The problem of the EU is nothing other than the lack of democracy. The sovereignty of each country in separation is near inexistent, and those who run the EU have managed to ensure that the crisis has been maintained as national problems of Greece, Portugal, Ireland, Italy or Spain that the EU can ‘help’ to resolve, always provided that the conditions linked to adjustment and austerity are abided by. Let us remember that thanks to the containment of the crisis within the peripheral countries, Germany is managing to fund itself very cheaply and its firms are taking advantage of privatisations in order to acquire important assets such as the Greek telecoms company or Athens airport. It is also worth pointing out that none of the countries bailed out has improved its situation, despite having carried out the sacrifices required: the risk premiums have not come down and the national debts continue to grow.

One only has to look at the relieved reactions of all the European chiefs to the pyrrhic victory of their colleagues and the brutal campaign of fear launched by the EU to know that Syriza has touched a central nerve by presenting the crisis as a political problem that is resolvable via a democratic restructuring of the continent’s politics and not as just one more economic inevitability to which one can only consent and be resigned. It falls to all of us Europeans to draw conclusions from this, but especially Spanish and Italians, who now find ourselves in the centre of the same model for generating profits for a few at the cost of the majority which, a year ago, ended up forcing bankruptcy on the Greek State and the imposition of that brutal mechanism of political domination and looting known as the bailout. In Spain we are not going to have a single big bailout; rather it will be carried out in stages, with successive offsetting, cutbacks and privatisations, each time on a greater scale. But this, even though there is still no party even remotely similar to Syriza, should not hide the similarities with the political situation in Greece.

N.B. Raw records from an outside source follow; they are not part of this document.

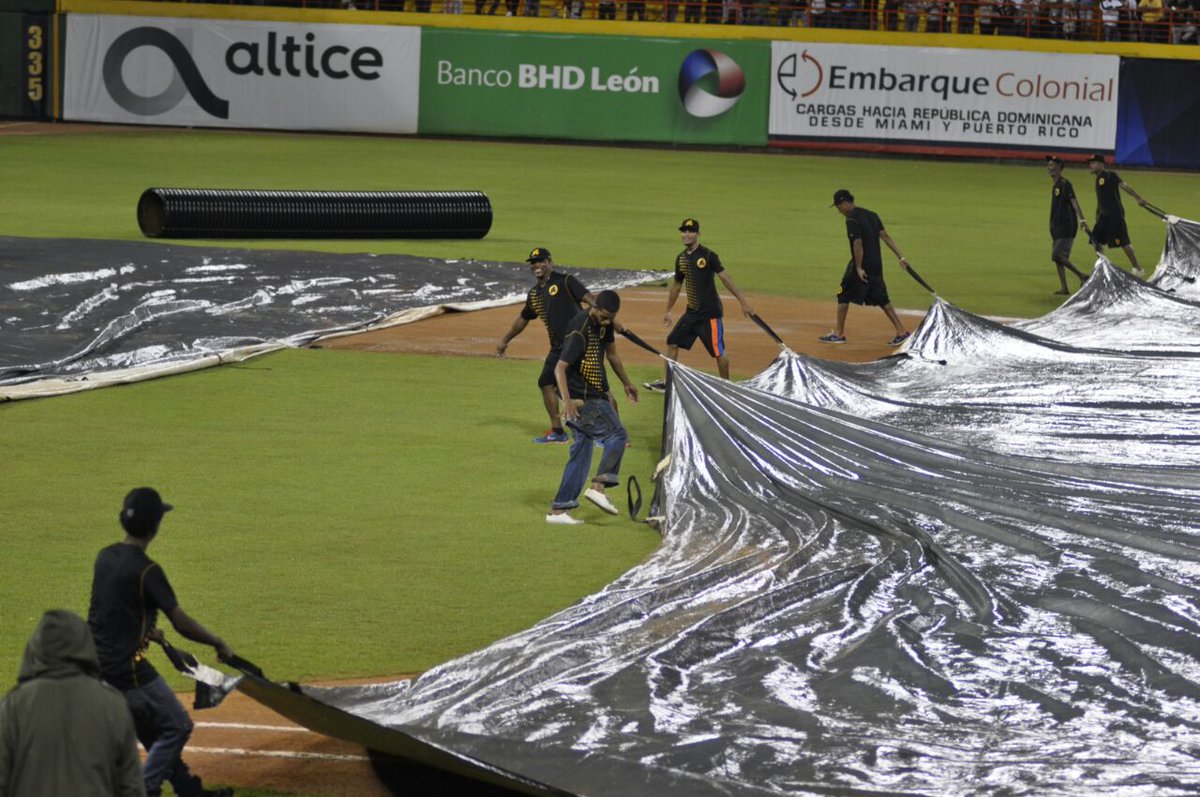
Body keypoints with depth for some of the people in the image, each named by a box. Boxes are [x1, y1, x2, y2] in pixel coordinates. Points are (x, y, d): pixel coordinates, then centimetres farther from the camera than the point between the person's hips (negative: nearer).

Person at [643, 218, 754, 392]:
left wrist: (743, 301, -21)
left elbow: (725, 278, -15)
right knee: (672, 342, 8)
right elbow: (676, 285, 20)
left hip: (710, 313, -7)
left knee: (718, 351, -2)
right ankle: (667, 383, 16)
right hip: (691, 312, 7)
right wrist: (668, 311, 25)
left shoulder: (708, 255, -12)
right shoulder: (681, 258, 9)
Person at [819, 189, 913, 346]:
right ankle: (901, 331, 7)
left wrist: (859, 268, -17)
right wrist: (901, 257, 4)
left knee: (844, 296, 5)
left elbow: (858, 244, -21)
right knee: (881, 298, 12)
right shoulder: (871, 215, 11)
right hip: (876, 264, 8)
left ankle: (839, 334, 9)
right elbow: (885, 236, 7)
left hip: (862, 263, -8)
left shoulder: (852, 220, -14)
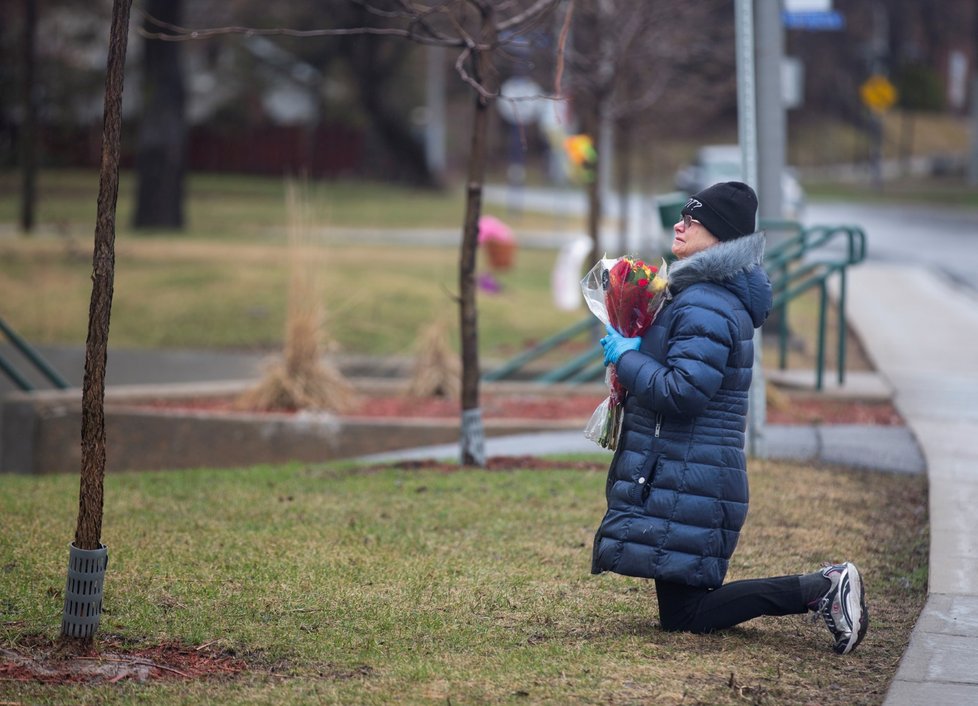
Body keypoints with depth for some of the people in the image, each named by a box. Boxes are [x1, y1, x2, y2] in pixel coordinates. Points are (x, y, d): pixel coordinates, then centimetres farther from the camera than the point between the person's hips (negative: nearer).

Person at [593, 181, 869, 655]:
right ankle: (822, 589, 9)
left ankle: (819, 590, -9)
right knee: (685, 606, 12)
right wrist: (631, 353, 12)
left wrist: (625, 357, -13)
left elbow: (683, 391, -26)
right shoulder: (695, 294, 16)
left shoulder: (706, 308, -18)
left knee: (682, 615, -7)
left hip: (687, 480, -10)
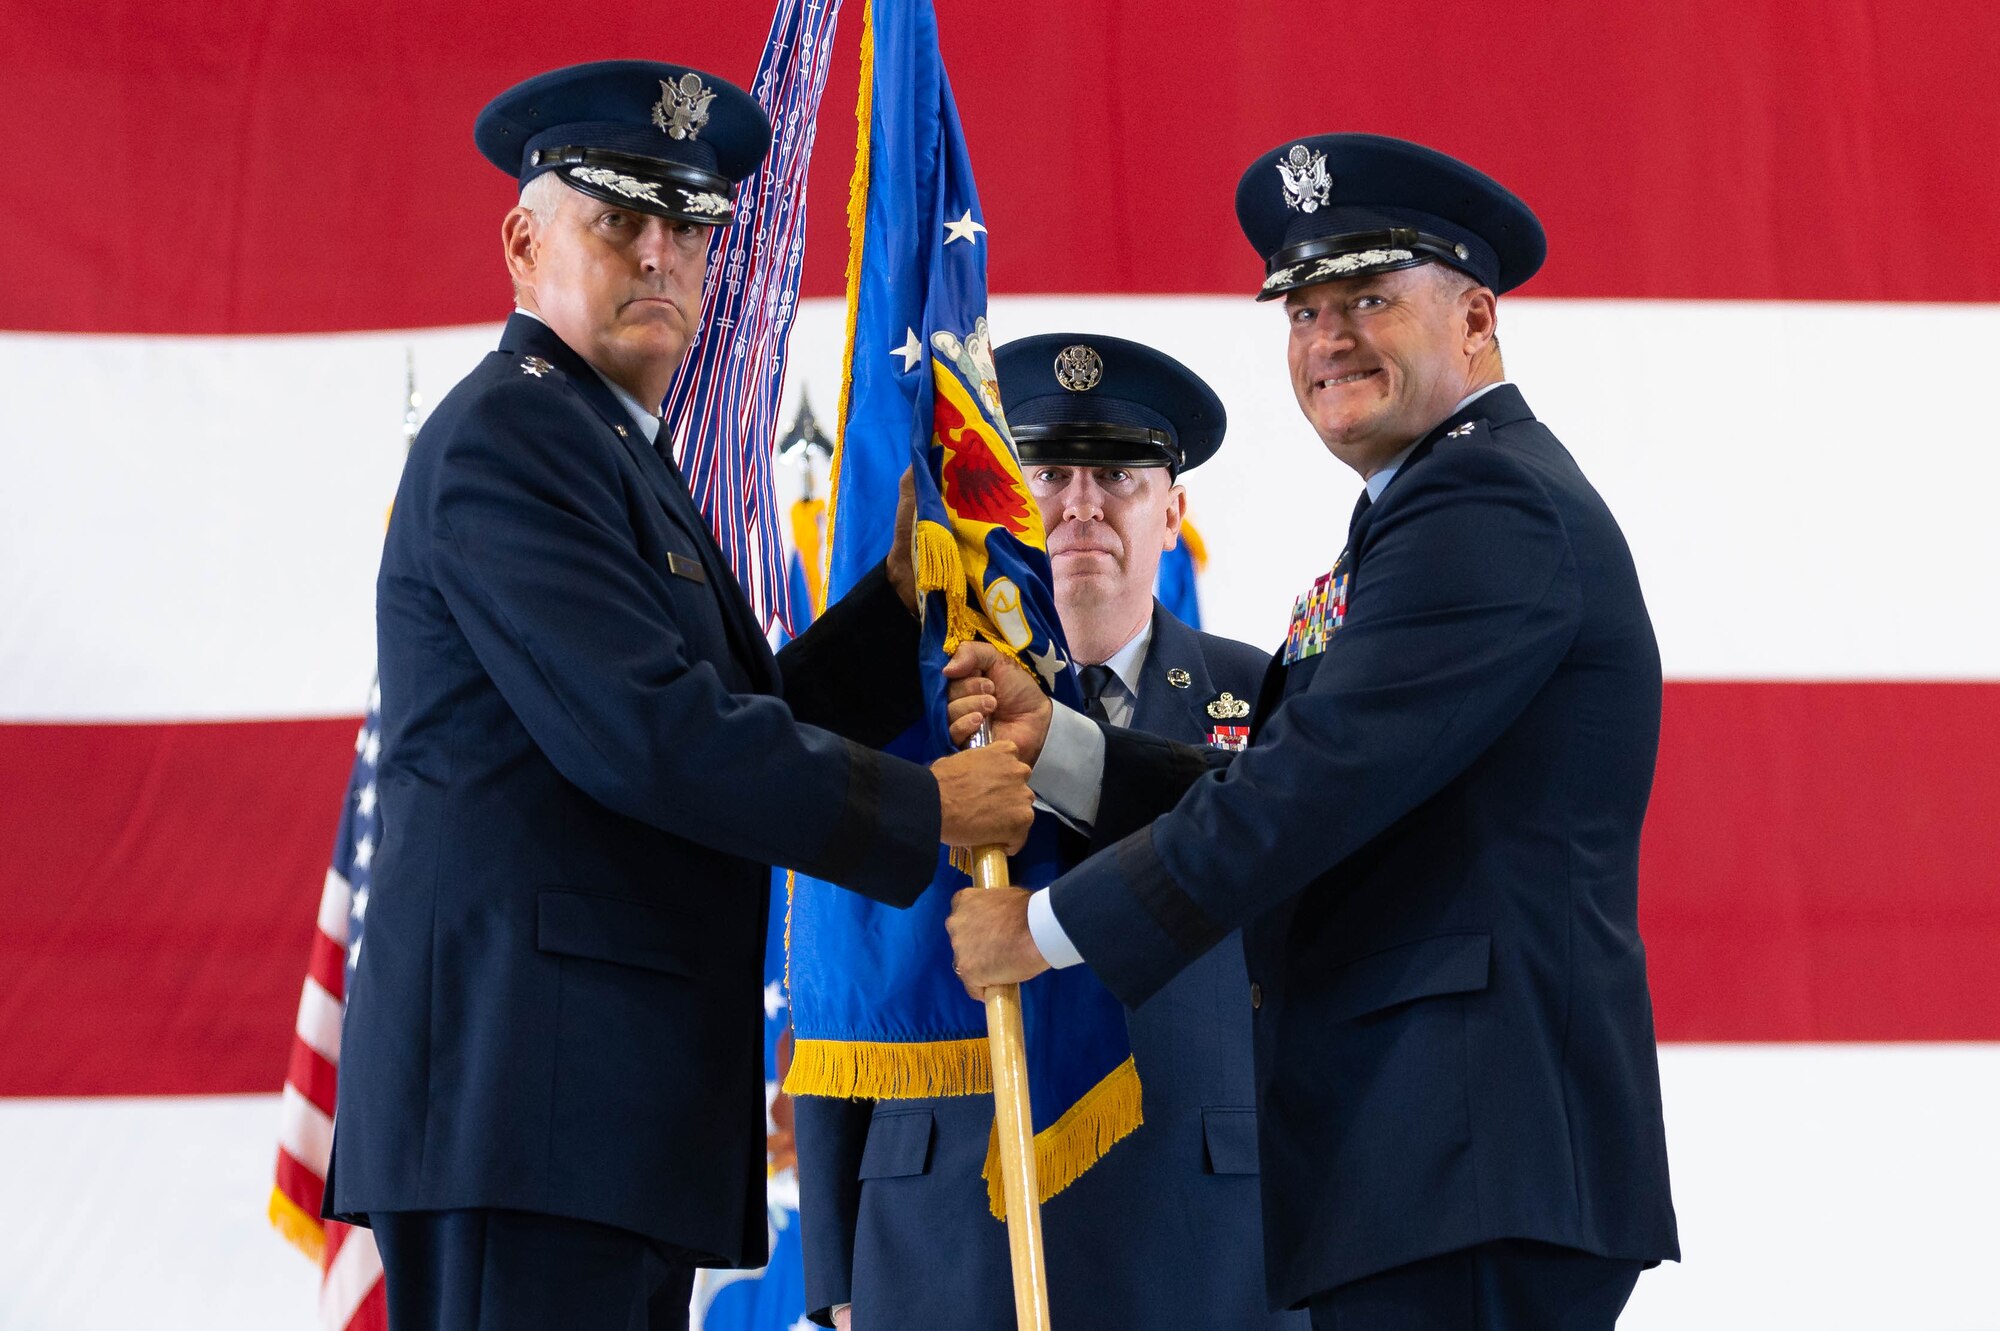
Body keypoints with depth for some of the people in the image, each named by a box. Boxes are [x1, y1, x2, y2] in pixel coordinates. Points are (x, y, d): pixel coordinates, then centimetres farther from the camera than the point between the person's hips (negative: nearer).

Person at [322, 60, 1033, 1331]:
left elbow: (754, 730, 20)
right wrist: (922, 811, -10)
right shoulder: (507, 435, -8)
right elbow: (645, 734, -18)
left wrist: (906, 596, 8)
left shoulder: (631, 463, 25)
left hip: (631, 1107, 10)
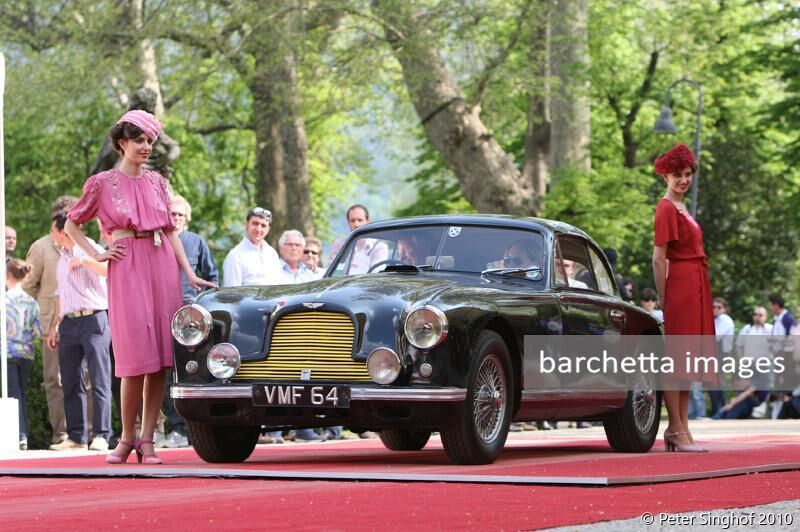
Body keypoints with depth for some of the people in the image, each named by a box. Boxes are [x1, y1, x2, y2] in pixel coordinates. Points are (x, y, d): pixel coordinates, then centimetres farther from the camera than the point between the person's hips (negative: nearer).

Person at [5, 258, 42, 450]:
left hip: (8, 352, -4)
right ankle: (24, 434, 10)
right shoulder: (31, 301, 3)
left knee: (13, 393, -2)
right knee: (22, 393, 12)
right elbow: (38, 331, 3)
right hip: (26, 353, 4)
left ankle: (20, 436, -10)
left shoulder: (4, 299, -11)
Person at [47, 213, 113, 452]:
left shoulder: (90, 249, -1)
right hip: (69, 323, 8)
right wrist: (54, 326, 22)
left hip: (93, 318, -8)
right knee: (70, 383, 5)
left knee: (99, 381, -9)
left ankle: (101, 435, -12)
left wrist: (84, 261, -21)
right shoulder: (62, 258, 22)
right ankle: (76, 437, 8)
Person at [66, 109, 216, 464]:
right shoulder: (102, 183, 3)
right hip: (127, 268, -4)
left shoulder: (157, 182, 13)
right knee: (136, 357, -7)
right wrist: (96, 255, 0)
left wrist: (190, 273, 8)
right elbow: (72, 225, 12)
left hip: (163, 265, 4)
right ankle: (127, 438, 5)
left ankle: (147, 440, 2)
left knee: (160, 357, -2)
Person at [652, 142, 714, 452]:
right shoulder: (667, 209, -11)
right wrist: (663, 297, -14)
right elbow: (658, 258, -15)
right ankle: (676, 430, -6)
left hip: (695, 289, 10)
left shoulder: (681, 208, 18)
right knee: (675, 359, -7)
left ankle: (681, 430, 13)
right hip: (681, 288, -10)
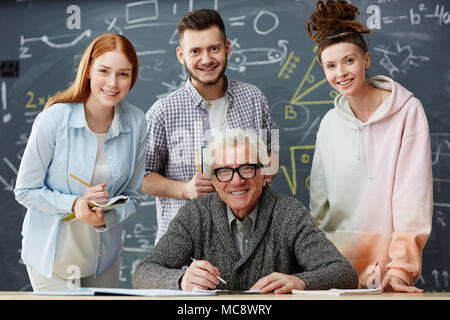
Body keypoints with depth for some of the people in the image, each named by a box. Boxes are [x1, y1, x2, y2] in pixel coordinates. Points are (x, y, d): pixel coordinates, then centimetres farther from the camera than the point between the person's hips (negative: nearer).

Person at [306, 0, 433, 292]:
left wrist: (400, 268, -21)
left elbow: (413, 193, -14)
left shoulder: (407, 111, -8)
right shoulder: (330, 123, 5)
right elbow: (320, 201, 9)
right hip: (337, 266, 3)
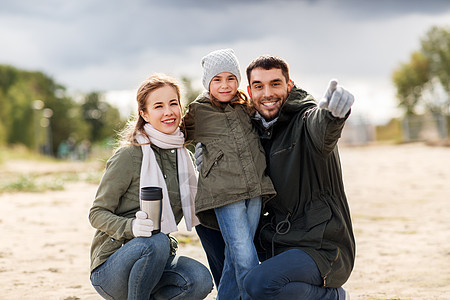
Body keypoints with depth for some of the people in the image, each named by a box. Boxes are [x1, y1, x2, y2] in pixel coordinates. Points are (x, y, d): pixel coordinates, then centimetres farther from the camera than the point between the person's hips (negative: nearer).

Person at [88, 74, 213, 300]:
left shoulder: (182, 155, 8)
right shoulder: (129, 155, -12)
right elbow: (97, 214, -10)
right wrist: (131, 226, -30)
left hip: (155, 260, 5)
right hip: (110, 268, -5)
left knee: (200, 280, -24)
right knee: (156, 241, -36)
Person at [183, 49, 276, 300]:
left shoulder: (246, 107, 12)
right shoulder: (198, 112, 2)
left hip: (255, 189, 4)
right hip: (224, 193, -4)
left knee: (236, 255, 9)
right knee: (245, 257, -11)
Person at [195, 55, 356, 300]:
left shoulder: (305, 120, -13)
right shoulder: (258, 131, 9)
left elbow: (322, 129, -39)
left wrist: (332, 114, -65)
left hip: (323, 248, -8)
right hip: (277, 240, 8)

It is no coincidence that all the Spanish media, with few exceptions, either hid or lied about Syriza’s central proposal: non-payment within the Euro. It is important to point out that once an audit were conducted, one could detect which debt is illegitimate –acquired fraudulently, in the benefit of private interests or to the harm of the majority –so that it did not have to be paid. This is such a powerful position because it demonstrates that European neoliberal policies are not something inevitable. In fact, with the Greek elections, the alarms went off in the EU: the conflict might cross borders and become a European problem, which is exactly what it is. The Rajoy government is an intermediary as was that of Zapatero. Bailouts and the accompanying rise in debt are already here. It is time to make the leap onto the European scale of the crisis, and also, therefore, of the conflict. We can take note of what has happened: the strategic points are already formulated and it is our turn, here too, to take advantage of the breach that has been opened in Greece and join forces, through a democratic audit, to bring about a declaration of the non-payment of illegitimate debt that puts an end to the imposition of the interests of the 1% onto the rest of us. How can that be done? This is what we have to think about among the many brains connected through networks and the squares.